Start of INFORMATION

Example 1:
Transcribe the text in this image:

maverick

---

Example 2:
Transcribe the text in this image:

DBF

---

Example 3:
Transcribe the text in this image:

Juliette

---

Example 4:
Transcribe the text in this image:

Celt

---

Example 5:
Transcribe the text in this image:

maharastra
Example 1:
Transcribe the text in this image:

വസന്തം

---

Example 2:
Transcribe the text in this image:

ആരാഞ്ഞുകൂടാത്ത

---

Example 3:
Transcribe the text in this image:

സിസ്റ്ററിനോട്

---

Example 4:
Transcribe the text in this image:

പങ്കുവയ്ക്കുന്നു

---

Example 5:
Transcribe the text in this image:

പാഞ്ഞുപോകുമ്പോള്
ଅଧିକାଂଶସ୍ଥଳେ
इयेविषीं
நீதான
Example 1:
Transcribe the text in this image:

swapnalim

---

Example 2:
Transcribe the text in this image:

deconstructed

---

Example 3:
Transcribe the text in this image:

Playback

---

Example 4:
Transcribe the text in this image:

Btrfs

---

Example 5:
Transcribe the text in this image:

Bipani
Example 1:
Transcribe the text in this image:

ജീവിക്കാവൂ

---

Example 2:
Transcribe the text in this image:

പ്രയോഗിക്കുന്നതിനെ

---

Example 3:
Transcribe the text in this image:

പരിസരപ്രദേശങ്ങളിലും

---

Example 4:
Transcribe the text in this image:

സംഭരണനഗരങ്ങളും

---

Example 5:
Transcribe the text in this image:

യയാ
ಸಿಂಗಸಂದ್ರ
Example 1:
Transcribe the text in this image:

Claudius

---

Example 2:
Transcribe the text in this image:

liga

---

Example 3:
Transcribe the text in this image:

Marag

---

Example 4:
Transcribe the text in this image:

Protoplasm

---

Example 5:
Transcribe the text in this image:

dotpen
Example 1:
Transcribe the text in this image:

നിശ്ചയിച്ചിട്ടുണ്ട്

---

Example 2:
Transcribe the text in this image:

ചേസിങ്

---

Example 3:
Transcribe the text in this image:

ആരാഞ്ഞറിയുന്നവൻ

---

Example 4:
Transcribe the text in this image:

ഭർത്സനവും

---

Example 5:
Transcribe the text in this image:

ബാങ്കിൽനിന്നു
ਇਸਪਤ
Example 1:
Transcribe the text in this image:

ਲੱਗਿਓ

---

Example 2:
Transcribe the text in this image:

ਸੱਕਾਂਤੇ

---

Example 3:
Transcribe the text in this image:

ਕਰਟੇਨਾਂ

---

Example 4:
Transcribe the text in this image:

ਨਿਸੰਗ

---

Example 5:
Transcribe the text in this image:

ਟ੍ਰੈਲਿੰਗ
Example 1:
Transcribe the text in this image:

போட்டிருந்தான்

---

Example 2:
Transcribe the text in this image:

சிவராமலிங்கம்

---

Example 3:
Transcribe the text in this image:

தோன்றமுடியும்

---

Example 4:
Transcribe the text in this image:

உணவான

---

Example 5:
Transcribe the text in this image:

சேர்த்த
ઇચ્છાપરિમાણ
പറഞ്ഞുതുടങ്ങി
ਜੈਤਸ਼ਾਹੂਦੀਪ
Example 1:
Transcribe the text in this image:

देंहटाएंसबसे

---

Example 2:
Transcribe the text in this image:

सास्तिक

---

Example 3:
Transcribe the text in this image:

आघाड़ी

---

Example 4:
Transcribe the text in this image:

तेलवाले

End of INFORMATION

**TASK DIRECTIONS**
Would you write the records out again, word for word?

**RESPONSE**
Example 1:
Transcribe the text in this image:

maverick

---

Example 2:
Transcribe the text in this image:

DBF

---

Example 3:
Transcribe the text in this image:

Juliette

---

Example 4:
Transcribe the text in this image:

Celt

---

Example 5:
Transcribe the text in this image:

maharastra
Example 1:
Transcribe the text in this image:

വസന്തം

---

Example 2:
Transcribe the text in this image:

ആരാഞ്ഞുകൂടാത്ത

---

Example 3:
Transcribe the text in this image:

സിസ്റ്ററിനോട്

---

Example 4:
Transcribe the text in this image:

പങ്കുവയ്ക്കുന്നു

---

Example 5:
Transcribe the text in this image:

പാഞ്ഞുപോകുമ്പോള്
ଅଧିକାଂଶସ୍ଥଳେ
इयेविषीं
நீதான
Example 1:
Transcribe the text in this image:

swapnalim

---

Example 2:
Transcribe the text in this image:

deconstructed

---

Example 3:
Transcribe the text in this image:

Playback

---

Example 4:
Transcribe the text in this image:

Btrfs

---

Example 5:
Transcribe the text in this image:

Bipani
Example 1:
Transcribe the text in this image:

ജീവിക്കാവൂ

---

Example 2:
Transcribe the text in this image:

പ്രയോഗിക്കുന്നതിനെ

---

Example 3:
Transcribe the text in this image:

പരിസരപ്രദേശങ്ങളിലും

---

Example 4:
Transcribe the text in this image:

സംഭരണനഗരങ്ങളും

---

Example 5:
Transcribe the text in this image:

യയാ
ಸಿಂಗಸಂದ್ರ
Example 1:
Transcribe the text in this image:

Claudius

---

Example 2:
Transcribe the text in this image:

liga

---

Example 3:
Transcribe the text in this image:

Marag

---

Example 4:
Transcribe the text in this image:

Protoplasm

---

Example 5:
Transcribe the text in this image:

dotpen
Example 1:
Transcribe the text in this image:

നിശ്ചയിച്ചിട്ടുണ്ട്

---

Example 2:
Transcribe the text in this image:

ചേസിങ്

---

Example 3:
Transcribe the text in this image:

ആരാഞ്ഞറിയുന്നവൻ

---

Example 4:
Transcribe the text in this image:

ഭർത്സനവും

---

Example 5:
Transcribe the text in this image:

ബാങ്കിൽനിന്നു
ਇਸਪਤ
Example 1:
Transcribe the text in this image:

ਲੱਗਿਓ

---

Example 2:
Transcribe the text in this image:

ਸੱਕਾਂਤੇ

---

Example 3:
Transcribe the text in this image:

ਕਰਟੇਨਾਂ

---

Example 4:
Transcribe the text in this image:

ਨਿਸੰਗ

---

Example 5:
Transcribe the text in this image:

ਟ੍ਰੈਲਿੰਗ
Example 1:
Transcribe the text in this image:

போட்டிருந்தான்

---

Example 2:
Transcribe the text in this image:

சிவராமலிங்கம்

---

Example 3:
Transcribe the text in this image:

தோன்றமுடியும்

---

Example 4:
Transcribe the text in this image:

உணவான

---

Example 5:
Transcribe the text in this image:

சேர்த்த
ઇચ્છાપરિમાણ
പറഞ്ഞുതുടങ്ങി
ਜੈਤਸ਼ਾਹੂਦੀਪ
Example 1:
Transcribe the text in this image:

देंहटाएंसबसे

---

Example 2:
Transcribe the text in this image:

सास्तिक

---

Example 3:
Transcribe the text in this image:

आघाड़ी

---

Example 4:
Transcribe the text in this image:

तेलवाले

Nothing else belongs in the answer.